Синтетичность современной науки, тенденции междисциплинарного симбиоза ее отраслей, диктуют необходимость формирования рефлексивной метапозиции, поиска некоей «внешней» (по отношению к установленной предметности и осуществленной в данной науке ее интерпретации) точки - супер-позиции для критического обозрения имеющейся теории. В качестве существенной интенции суперпозиционального обозрения может включаться смысловое измерение деятельности, поскольку само суперпозициональное обозрение открывает проблематику субъекта научного творчества и его деятельности.

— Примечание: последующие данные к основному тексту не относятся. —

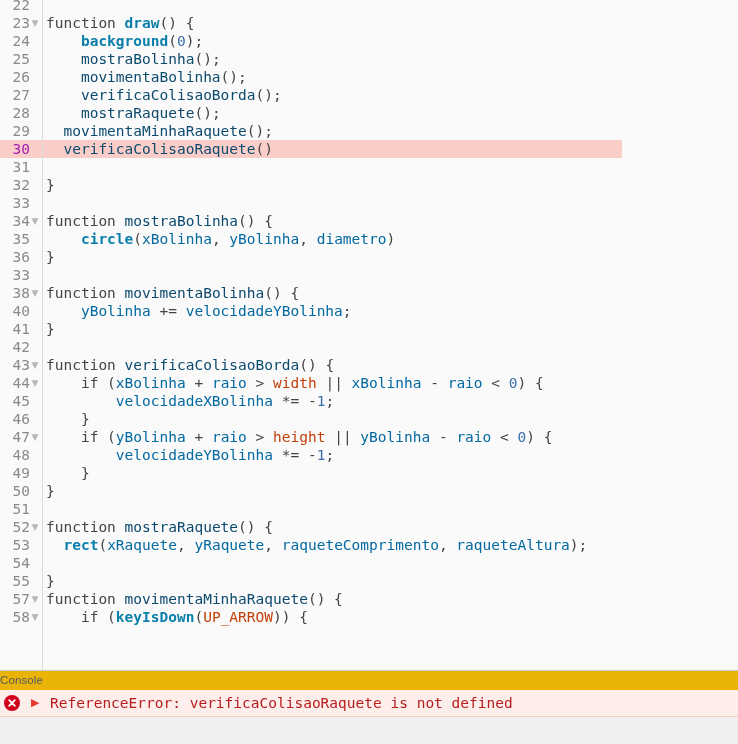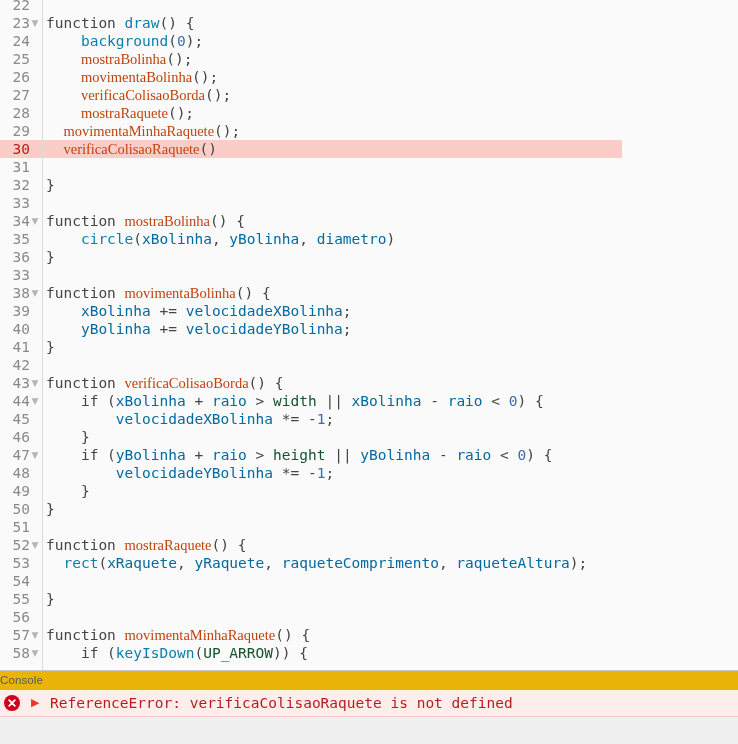--- a/index.html
+++ b/index.html
@@ -60,21 +60,21 @@
     width: 42px;
     height: 18px;
     box-sizing: border-box;
     padding-right: 12px;
     text-align: right;
     color: #8a8a8a;
     font-family: "DejaVu Sans Mono", "Liberation Mono", monospace;
     font-size: 14.5px;
     line-height: 18px;
   }
-  .line.active .gutter { color: #b91c1c; }
+  .line.active .gutter { color: #a21caf; }
 
   .fold {
     position: absolute;
     left: 30px;
     top: 0;
     width: 10px;
     height: 18px;
     line-height: 18px;
     text-align: center;
     font-size: 9px;
@@ -97,24 +97,24 @@
     left: 46px;
     top: 0;
     height: 18px;
     line-height: 18px;
     white-space: pre;
     color: #333333;
   }
 
   
   .t-kw   { color: #454545; }            
-  .t-fn   { color: #0b7fab; font-weight: normal; }  
-  .t-def  { color: #c2410c; font-family: Liberation Serif, serif; }            
+  .t-fn   { color: #0b7fab; font-weight: bold; }  
+  .t-def  { color: #0c4a6e; }            
   .t-id   { color: #0369a1; }            
-  .t-const{ color: #14532d; }            
+  .t-const{ color: #c2410c; }            
   .t-num  { color: #3b6ea8; }            
   .t-op   { color: #444444; }
 
   
   #console {
     position: absolute;
     left: 0;
     top: 670px;
     width: 738px;
     height: 74px;
@@ -192,38 +192,36 @@
         <div class="line"><div class="gutter">29</div><div class="code"><span class="t-op">  </span><span class="t-def">movimentaMinhaRaquete</span><span class="t-op">();</span></div></div>
         <div class="line active"><div class="gutter">30</div><div class="code"><span class="t-op">  </span><span class="t-def">verificaColisaoRaquete</span><span class="t-op">()</span></div></div>
         <div class="line"><div class="gutter">31</div><div class="code"></div></div>
         <div class="line"><div class="gutter">32</div><div class="code"><span class="t-op">}</span></div></div>
         <div class="line"><div class="gutter">33</div><div class="code"></div></div>
         <div class="line"><div class="gutter">34</div><div class="fold">▼</div><div class="code"><span class="t-kw">function </span><span class="t-def">mostraBolinha</span><span class="t-op">() {</span></div></div>
         <div class="line"><div class="gutter">35</div><div class="code"><span class="t-op">    </span><span class="t-fn">circle</span><span class="t-op">(</span><span class="t-id">xBolinha</span><span class="t-op">, </span><span class="t-id">yBolinha</span><span class="t-op">, </span><span class="t-id">diametro</span><span class="t-op">)</span></div></div>
         <div class="line"><div class="gutter">36</div><div class="code"><span class="t-op">}</span></div></div>
         <div class="line"><div class="gutter">33</div><div class="code"></div></div>
         <div class="line"><div class="gutter">38</div><div class="fold">▼</div><div class="code"><span class="t-kw">function </span><span class="t-def">movimentaBolinha</span><span class="t-op">() {</span></div></div>
-        <div class="line"><div class="gutter">39</div><div class="code"><span class="t-op">    </span><span class="t-id">xBolinha</span><span class="t-op"> += </span><span class="t-id">velocidadeXBolinha</span><span class="t-op">;</span></div></div>
         <div class="line"><div class="gutter">40</div><div class="code"><span class="t-op">    </span><span class="t-id">yBolinha</span><span class="t-op"> += </span><span class="t-id">velocidadeYBolinha</span><span class="t-op">;</span></div></div>
         <div class="line"><div class="gutter">41</div><div class="code"><span class="t-op">}</span></div></div>
         <div class="line"><div class="gutter">42</div><div class="code"></div></div>
         <div class="line"><div class="gutter">43</div><div class="fold">▼</div><div class="code"><span class="t-kw">function </span><span class="t-def">verificaColisaoBorda</span><span class="t-op">() {</span></div></div>
         <div class="line"><div class="gutter">44</div><div class="fold">▼</div><div class="code"><span class="t-op">    </span><span class="t-kw">if</span><span class="t-op"> (</span><span class="t-id">xBolinha</span><span class="t-op"> + </span><span class="t-id">raio</span><span class="t-op"> &gt; </span><span class="t-const">width</span><span class="t-op"> || </span><span class="t-id">xBolinha</span><span class="t-op"> - </span><span class="t-id">raio</span><span class="t-op"> &lt; </span><span class="t-num">0</span><span class="t-op">) {</span></div></div>
         <div class="line"><div class="gutter">45</div><div class="code"><span class="t-op">        </span><span class="t-id">velocidadeXBolinha</span><span class="t-op"> *= -</span><span class="t-num">1</span><span class="t-op">;</span></div></div>
         <div class="line"><div class="gutter">46</div><div class="code"><span class="t-op">    }</span></div></div>
         <div class="line"><div class="gutter">47</div><div class="fold">▼</div><div class="code"><span class="t-op">    </span><span class="t-kw">if</span><span class="t-op"> (</span><span class="t-id">yBolinha</span><span class="t-op"> + </span><span class="t-id">raio</span><span class="t-op"> &gt; </span><span class="t-const">height</span><span class="t-op"> || </span><span class="t-id">yBolinha</span><span class="t-op"> - </span><span class="t-id">raio</span><span class="t-op"> &lt; </span><span class="t-num">0</span><span class="t-op">) {</span></div></div>
         <div class="line"><div class="gutter">48</div><div class="code"><span class="t-op">        </span><span class="t-id">velocidadeYBolinha</span><span class="t-op"> *= -</span><span class="t-num">1</span><span class="t-op">;</span></div></div>
         <div class="line"><div class="gutter">49</div><div class="code"><span class="t-op">    }</span></div></div>
         <div class="line"><div class="gutter">50</div><div class="code"><span class="t-op">}</span></div></div>
         <div class="line"><div class="gutter">51</div><div class="code"></div></div>
         <div class="line"><div class="gutter">52</div><div class="fold">▼</div><div class="code"><span class="t-kw">function </span><span class="t-def">mostraRaquete</span><span class="t-op">() {</span></div></div>
         <div class="line"><div class="gutter">53</div><div class="code"><span class="t-op">  </span><span class="t-fn">rect</span><span class="t-op">(</span><span class="t-id">xRaquete</span><span class="t-op">, </span><span class="t-id">yRaquete</span><span class="t-op">, </span><span class="t-id">raqueteComprimento</span><span class="t-op">, </span><span class="t-id">raqueteAltura</span><span class="t-op">);</span></div></div>
         <div class="line"><div class="gutter">54</div><div class="code"></div></div>
         <div class="line"><div class="gutter">55</div><div class="code"><span class="t-op">}</span></div></div>
-        <div class="line"><div class="gutter">56</div><div class="code"></div></div>
         <div class="line"><div class="gutter">57</div><div class="fold">▼</div><div class="code"><span class="t-kw">function </span><span class="t-def">movimentaMinhaRaquete</span><span class="t-op">() {</span></div></div>
         <div class="line"><div class="gutter">58</div><div class="fold">▼</div><div class="code"><span class="t-op">    </span><span class="t-kw">if</span><span class="t-op"> (</span><span class="t-fn">keyIsDown</span><span class="t-op">(</span><span class="t-const">UP_ARROW</span><span class="t-op">)) {</span></div></div>
       </div>
   </div>
 
   <div id="console">
     <div id="console-header">
       <div id="console-title">Console</div>
     </div>
     <div id="console-body">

Философия настаивает на предельном осмыслении, а значит, сам метод всякий раз ставится под вопрос, таким образом, что адекватность его применения к той или иной проблеме необходимо обосновывать. Однако обоснование и осмысление метода из самого себя запрещено. Чтобы завершить движение в направлении исполняющегося осмысления, необходимо ^
і поставить вопрос: что такое смысл?
Во всей философской традиции вопрос о смысле за редким исключением ставится лишь как вспомогательный. В одних случаях его решение сводится к демонстрации действенности выбранного метода в расширенной области познания, и, в силу того, что выбранный метод представляется единственным способом объединить все познаваемое, вопрос о самом смысле оказывается снятым. В других случаях вопрос о смысле ставится специальным, частным образом, само его понятие рассматривается применительно к области того или иного языка,
символической системе конкретного типа. С одной стороны, для того, чтобы философская мысль отвечала критериям строгости, вопрос о смысле должен быть поставлен как таковой. С другой стороны, все, что так или иначе может оказаться предметом нашего внимания, в качестве ли объекта научного или философского познания, произведения искусства или феномена повседневности, несет в себе смысл, который в этом аспекте может расцениваться как универсальная форма сущего.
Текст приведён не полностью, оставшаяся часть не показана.